Si Jordan Bardella entrait à Matignon, ce serait la première fois depuis la Seconde Guerre mondiale qu’un gouvernement d’extrême droite dirigerait la France. Le président du RN a toutefois prévenu qu’il n’accepterait le poste de Premier ministre que si son parti détient la majorité absolue.

Il s’agirait aussi d’une cohabitation inédite entre Emmanuel Macron, président pro-européen, et un gouvernement bien plus hostile à l’Union européenne, qui pourrait faire des étincelles sur les prérogatives des deux chefs de l’exécutif, notamment en matière de diplomatie et de défense. .

Julien Tourreille ne serait pas surpris si le RN obtenait une très forte majorité relative le 7 juillet, non loin des 289 sièges nécessaires pour avoir la majorité absolue.

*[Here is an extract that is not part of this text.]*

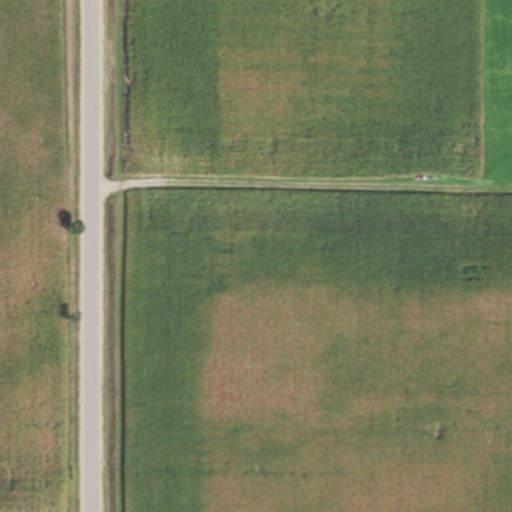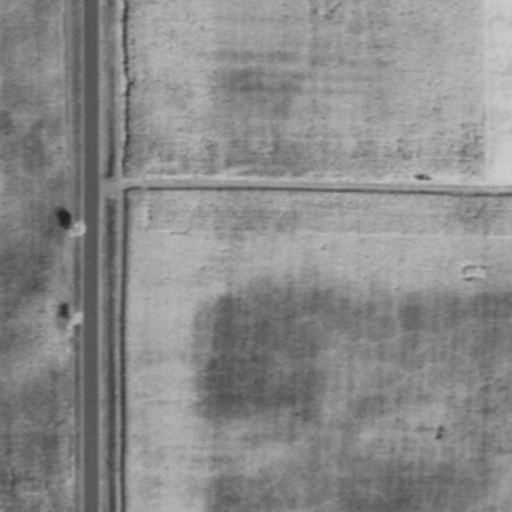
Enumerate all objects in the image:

Il pourrait atteindre cette dernière avec le soutien de quelques élus des Républicains.

« Je pense que ce sera encore une campagne très, très difficile pour [le RN]explique le politologue. « Ce sera leur objectif, c’est sûr, toute la semaine, juste pour dire : “Donnez-nous une chance”. »

Un autre scénario possible est celui d’une Assemblée bloquée, sans alliance possible entre des camps très polarisés, au risque de plonger la France dans l’inconnu.

Sans majorité absolue, quel que soit le gouvernement, il ne pourrait absolument rien faire, conclut enfin Julien Tourreille.

Certes, « le jeu politique va se recentrer, notamment à l’Assemblée nationale », soutient le doctorant Julien Robin. C’est ici que se jouera le cœur du jeu, et non plus au palais présidentiel.»